Additionally, CoVDP supported countries with specialized technical assistance, quick impact funding that could be deployed flexibly and rapidly, demand planning, and a dedicated country engagement channel collapsing different layers of global, regional and country-level support. Objective criteria agreed upon across partners were used to prioritize countries that would get this concerted operational support first (e.g., high-level political advocacy at the highest levels of government, quick impact delivery funding, and specialized technical assistance) while offering a broader range of support to a wider range of countries (e.g., technical guidance on product choice and vaccination strategies, and knowledge sharing between countries). Partners also agreed on the core principle of national ownership and the centrality of countries, and to coordinate support to countries as one support team supporting one country team led by government in-country.
The present report documents this global delivery support model for COVID-19 vaccine delivery, highlights the key functions that were needed for delivery support, and synthesizes key learnings for the design, development and implementation of a future vaccine (and other medical countermeasures) delivery mechanism in emergency settings. While explicitly recognizing that many partners provided support and were critical in driving countries’ successes, this report focuses on the CRD and CoVDP as multilateral partnership arrangements at the global level for delivery support that complemented and supported country-level and regional efforts.
The recommendations in this report focus on a medical countermeasures delivery support mechanism. Such a mechanism should be part of any global "end-to-end" medical countermeasures (MCM) platform developed which in turn should be integrated within the broader pandemic preparedness and response architecture, the health emergency incident management system coordinated by WHO and the pandemic accord. It is also important to scale up access and delivery capacity including through strengthening health systems and primary health care (PHC), such as capacity building of health workforces at the community level, and routine delivery systems, as well as investments into sustainable regional manufacturing of vaccines and other medical essentials – all of which are needed to improve equitable access and uptake in pandemic responses.
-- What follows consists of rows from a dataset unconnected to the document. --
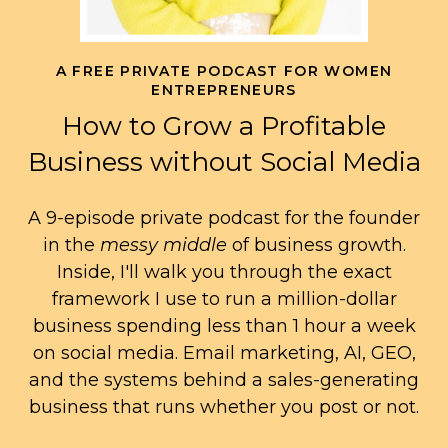
A FREE PRIVATE PODCAST FOR WOMEN
ENTREPRENEURS
How to Grow a Profitable
Business without Social Media
A 9-episode private podcast for the founder
in the
messy middle
of business growth.
Inside, I'll walk you through the exact
framework I use to run a million-dollar
business spending less than 1 hour a week
on social media. Email marketing, AI, GEO,
and the systems behind a sales-generating
business that runs whether you post or not.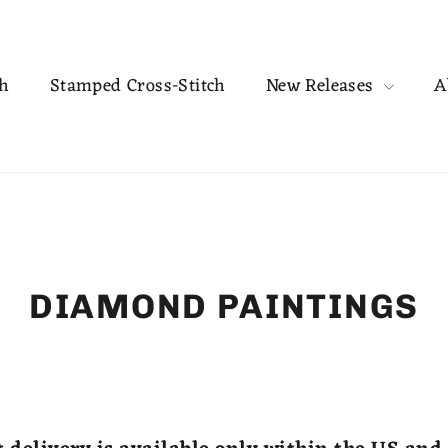
ch
Stamped Cross-Stitch
New Releases
A
DIAMOND PAINTINGS
SORT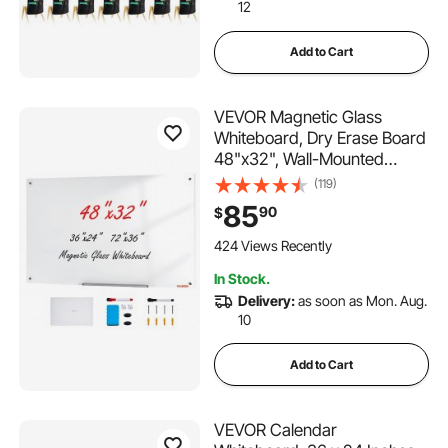
12
Add to Cart
VEVOR Magnetic Glass
Whiteboard, Dry Erase Board
48"x32", Wall-Mounted
Large White Glassboard
(119)
Frameless, with Marker Tray,
85
90
$
an Eraser and 2 Markers,
White
424 Views Recently
In Stock.
Delivery:
as soon as Mon. Aug.
10
Add to Cart
VEVOR Calendar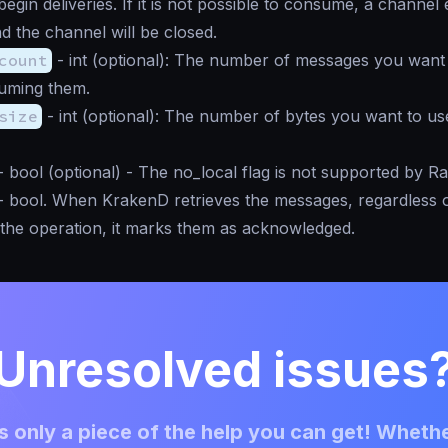
egin deliveries. If it is not possible to consume, a channel 
nd the channel will be closed.
count
-
int
(optional): The number of messages you want 
uming them.
size
-
int
(optional): The number of bytes you want to us
-
bool
(optional) - The no_local flag is not supported by R
-
bool
. When KrakenD retrieves the messages, regardless 
f the operation, it marks them as acknowledged.
Unresolved issues
 only a piece of the help you can get! Whethe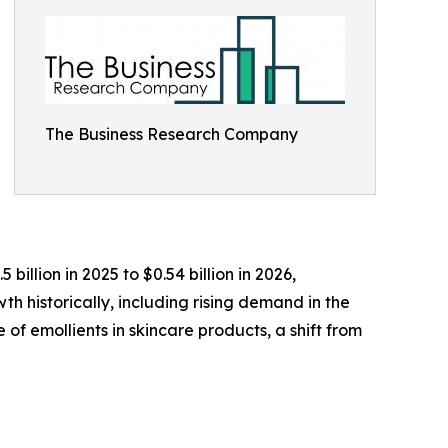
The Business Research Company
illion in 2025 to $0.54 billion in 2026,
h historically, including rising demand in the
of emollients in skincare products, a shift from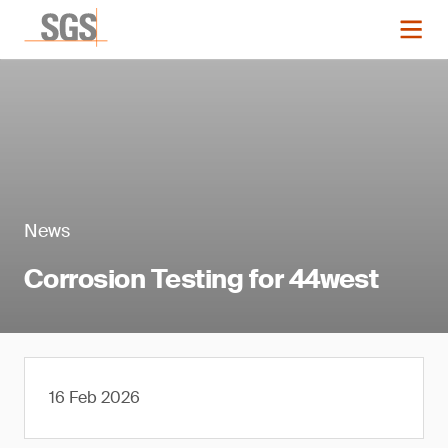
News
Corrosion Testing for 44west
16 Feb 2026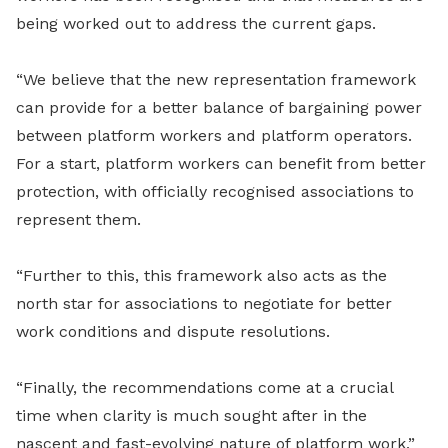
being worked out to address the current gaps.
“We believe that the new representation framework
can provide for a better balance of bargaining power
between platform workers and platform operators.
For a start, platform workers can benefit from better
protection, with officially recognised associations to
represent them.
“Further to this, this framework also acts as the
north star for associations to negotiate for better
work conditions and dispute resolutions.
“Finally, the recommendations come at a crucial
time when clarity is much sought after in the
nascent and fast-evolving nature of platform work,”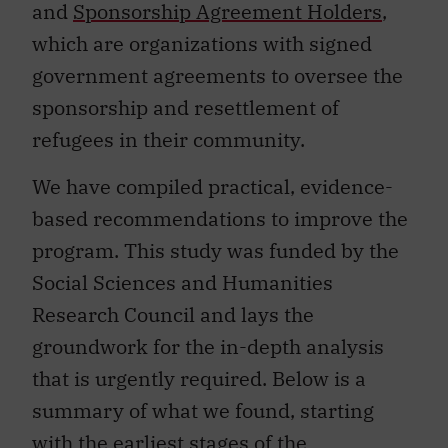
and
Sponsorship Agreement Holders
,
which are organizations with signed
government agreements to oversee the
sponsorship and resettlement of
refugees in their community.
We have compiled practical, evidence-
based recommendations to improve the
program. This study was funded by the
Social Sciences and Humanities
Research Council and lays the
groundwork for the in-depth analysis
that is urgently required. Below is a
summary of what we found, starting
with the earliest stages of the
The report is based on interviews with 50 stakeholders across the agencies that were closely involved in COVID-19 vaccine delivery support, as well as an extensive review of material documenting the operating model for COVID-19 vaccine delivery support over a three-year period. The recommendations in this report are forward-looking and build on best practices as well as lessons learnt during the COVID-19 response. A summary of the bottlenecks or issues encountered by CRD and CoVDP during the response that were not fully addressed can be found in the annex.